STK’ına gelen İngiliz erkeklerle farklı bir akışa yönelen hikâye, kan, açlık, ölüm gibi savaşın getirdiklerinin yanı sıra taze aşkları da barındırıyor. Dirilişin ve güzelliklerin simgesi olan savaş sonrası dönemin gençlerinin, tüm zorluklara rağmen yaşamlarını anlamlı kılmak için verdikleri mücadele hikayeye umut dolu bir yol çiziyor.

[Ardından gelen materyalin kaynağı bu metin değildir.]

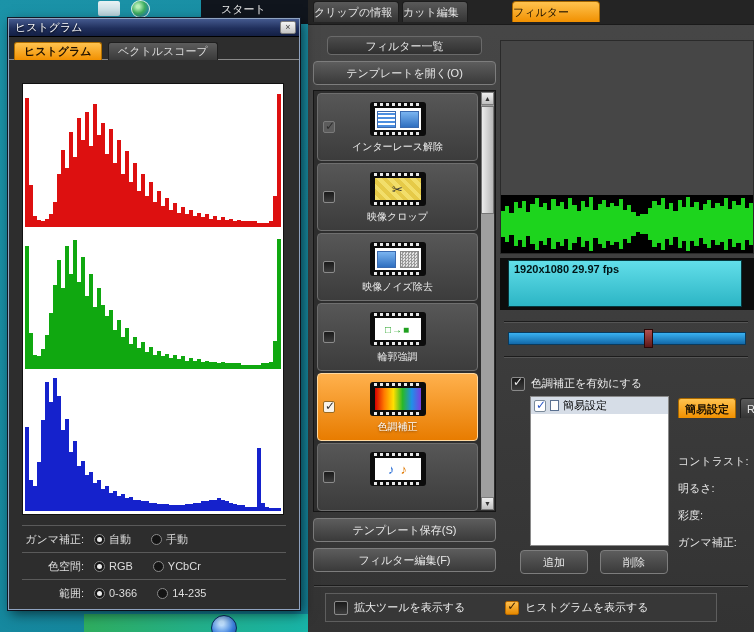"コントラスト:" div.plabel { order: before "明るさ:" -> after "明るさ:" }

Kelly, insanın hayatta kalmak için yapabileceklerini açıkça dile getiriyor. Nihayetinde istila sonrası yok olma tehlikesi yaşayan insan ırkının alevlendirdiği şiddet, sokak karşılaşmaları ve barbarlık boyutuna gelen ilişkiler irdelenirken iktidarın yakınında olmak için ‘erkekleşen’ kadınlar, kendini yok edip başka kimliğe bürünenler, gerçekleri sonsuza kadar saklamaya çalışanlar ve güç için ‘medeniyet’ birikimini yok eden insanlar da resmediliyor. Barbarlar Şehri olan Manhattan’da cinayet, tecavüz ve kıyımın yaşandığı savaş günlerinin üzerinden yıllar geçmesine rağmen şiddet hız kesmeden devam ediyor.